L’arbitre siffle le coup d’envoi, la partie commence par de beaux gestes techniques de la part des deux équipes mais la vitesse du jeu des frenchies est nettement plus rapide que celle des Malaisiens. Leur formation en 2-1-1 fait des merveilles. Romain, positionné en attaque, presse sans relâche les joueurs adverses, provoquant ainsi des fautes techniques qui permettent à Olivier et Michael de jaillir dans les pieds de leurs adversaires afin de les crucifier quelques touches de balle plus tard. Tahar s’occupe lui, en patron de la défense, de contenir les attaques adverses et se permet à l’occasion des percées décisives. Bref, les buts défilent en faveur de l’équipe Européenne.
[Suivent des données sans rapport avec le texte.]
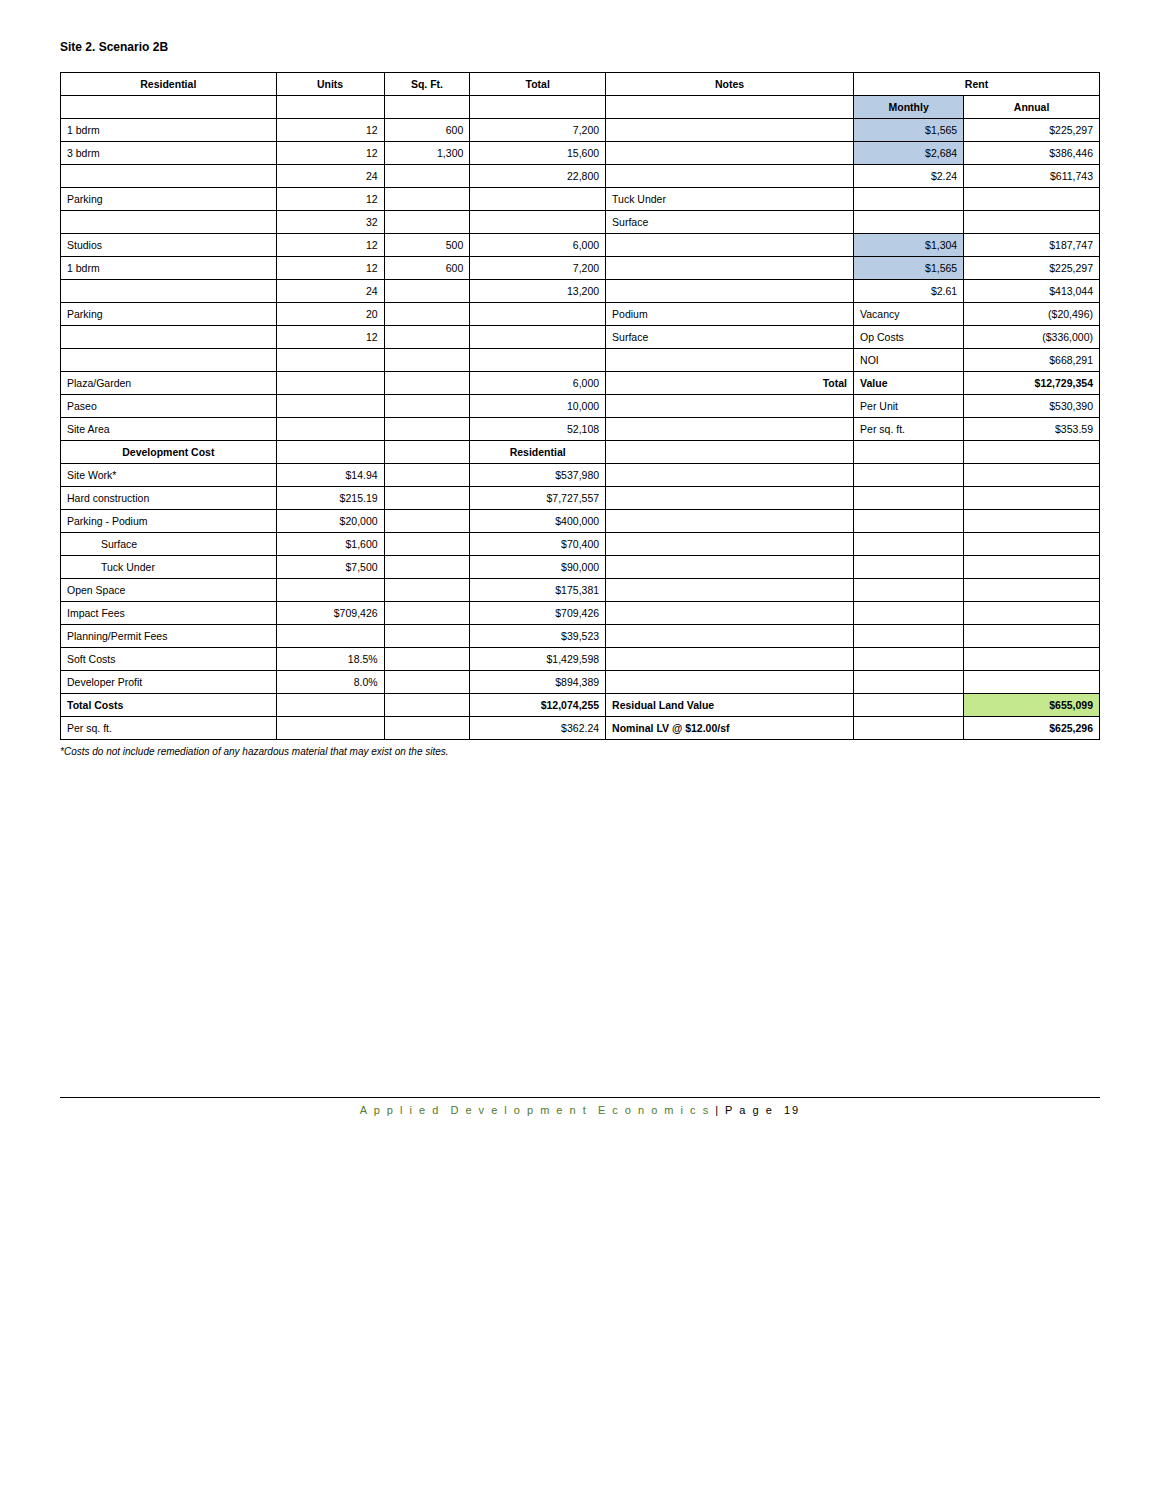Site 2. Scenario 2B
| Residential | Units | Sq. Ft. | Total | Notes | Rent |
| --- | --- | --- | --- | --- | --- |
| | | | | | Monthly | Annual |
| 1 bdrm | 12 | 600 | 7,200 | | $1,565 | $225,297 |
| 3 bdrm | 12 | 1,300 | 15,600 | | $2,684 | $386,446 |
| | 24 | | 22,800 | | $2.24 | $611,743 |
| Parking | 12 | | | Tuck Under | | |
| | 32 | | | Surface | | |
| Studios | 12 | 500 | 6,000 | | $1,304 | $187,747 |
| 1 bdrm | 12 | 600 | 7,200 | | $1,565 | $225,297 |
| | 24 | | 13,200 | | $2.61 | $413,044 |
| Parking | 20 | | | Podium | Vacancy | ($20,496) |
| | 12 | | | Surface | Op Costs | ($336,000) |
| | | | | | NOI | $668,291 |
| Plaza/Garden | | | 6,000 | Total | Value | $12,729,354 |
| Paseo | | | 10,000 | | Per Unit | $530,390 |
| Site Area | | | 52,108 | | Per sq. ft. | $353.59 |
| Development Cost | | | Residential | | | |
| Site Work* | $14.94 | | $537,980 | | | |
| Hard construction | $215.19 | | $7,727,557 | | | |
| Parking - Podium | $20,000 | | $400,000 | | | |
| Surface | $1,600 | | $70,400 | | | |
| Tuck Under | $7,500 | | $90,000 | | | |
| Open Space | | | $175,381 | | | |
| Impact Fees | $709,426 | | $709,426 | | | |
| Planning/Permit Fees | | | $39,523 | | | |
| Soft Costs | 18.5% | | $1,429,598 | | | |
| Developer Profit | 8.0% | | $894,389 | | | |
| Total Costs | | | $12,074,255 | Residual Land Value | | $655,099 |
| Per sq. ft. | | | $362.24 | Nominal LV @ $12.00/sf | | $625,296 |
*Costs do not include remediation of any hazardous material that may exist on the sites.
A p p l i e d D e v e l o p m e n t E c o n o m i c s | P a g e 19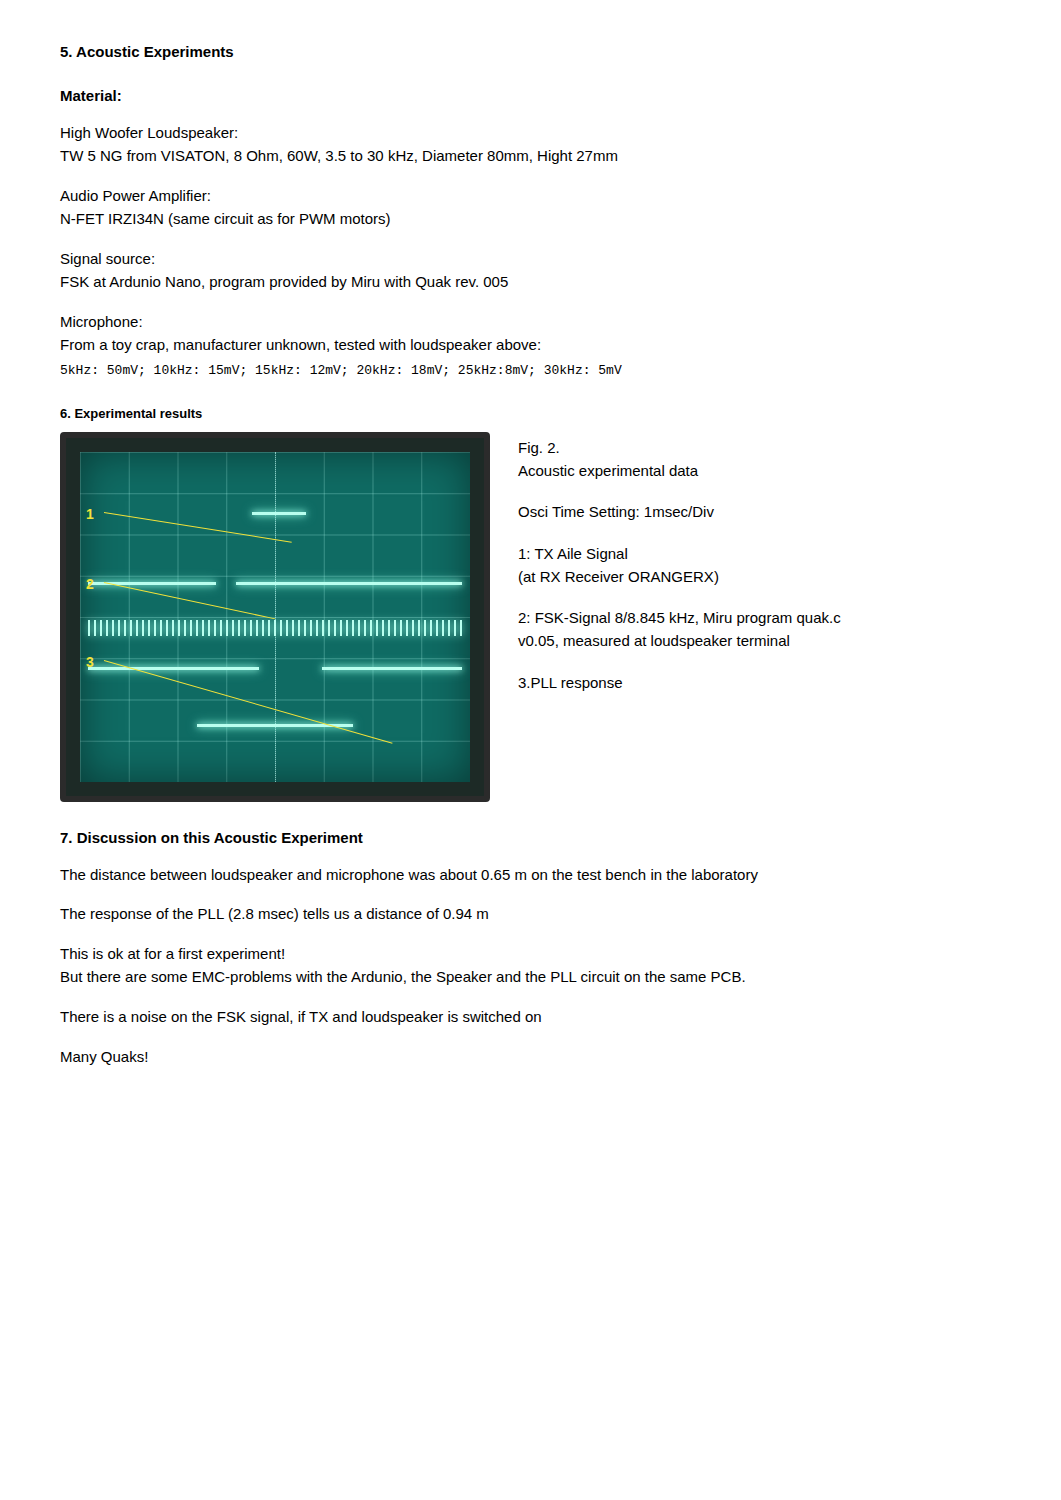5. Acoustic Experiments
Material:
High Woofer Loudspeaker:
TW 5 NG from VISATON, 8 Ohm, 60W, 3.5 to 30 kHz, Diameter 80mm, Hight 27mm
Audio Power Amplifier:
N-FET IRZI34N (same circuit as for PWM motors)
Signal source:
FSK at Ardunio Nano, program provided by Miru with Quak rev. 005
Microphone:
From a toy crap, manufacturer unknown, tested with loudspeaker above:
5kHz: 50mV; 10kHz: 15mV; 15kHz: 12mV; 20kHz: 18mV; 25kHz:8mV; 30kHz: 5mV
6. Experimental results
1 2 3
Fig. 2.
Acoustic experimental data
Osci Time Setting: 1msec/Div
1: TX Aile Signal
(at RX Receiver ORANGERX)
2: FSK-Signal 8/8.845 kHz, Miru program quak.c v0.05, measured at loudspeaker terminal
3.PLL response
7. Discussion on this Acoustic Experiment
The distance between loudspeaker and microphone was about 0.65 m on the test bench in the laboratory
The response of the PLL (2.8 msec) tells us a distance of 0.94 m
This is ok at for a first experiment!
But there are some EMC-problems with the Ardunio, the Speaker and the PLL circuit on the same PCB.
There is a noise on the FSK signal, if TX and loudspeaker is switched on
Many Quaks!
A la mi-temps, le compteur affiche un 7-3 pour les toubabs, soit un écart de but plus que confortable. Le match reprend mais le jeu rapide des expatriés déstabilise toujours autant la stratégie de l’équipe adverse. Aussi, la différence de but se creuse et devient même, au coup de sifflet final un gouffre. Au panneau d’affichage, le score de 12-5 est affiché. Soit une victoire éclatante des gringos. Après le match, nous patientons une bonne heure puis procédons à l’interview du propriétaire du futsal et aussi coach de l’équipe déchue. Ce dernier dispose d’une bonne connaissance footballistique de son pays. Arrivés chez Tahar, nous connectons la caméra au rétroprojecteur et « refaisons le match » de ce soir.
Mardi 21 juillet
Aujourd’hui, nous partons en compagnie de Tahar suivre l’entraînement de l’équipe de CIMB Bank. Un van de la société vient nous chercher puis nous partons à l’extérieur de la ville, au siège social de la banque. A l’intérieur du véhicule, est assis Bala, rencontré lors du match de MU avec qui nous bavardons football. Arrivés sur place, se trouve, au pied des bâtiments financiers un terrain de foot occupé par des joueurs. Tous sont des salariés de la banque et forme une équipe semi-pro jouant la montée en Ligue 2 Malaisienne. Romain et Tahar sont invités à se joindre à l’équipe pour l’entrainement. Au programme : échauffement, exercices puis un match. La visite se termine par l’interview de quelques joueurs ainsi que de l’entraineur. Bala nous ramène chez Tahar via un véhicule de la société puis nous propose de venir demain à son bureau pour l’interviewer. RDV 10h.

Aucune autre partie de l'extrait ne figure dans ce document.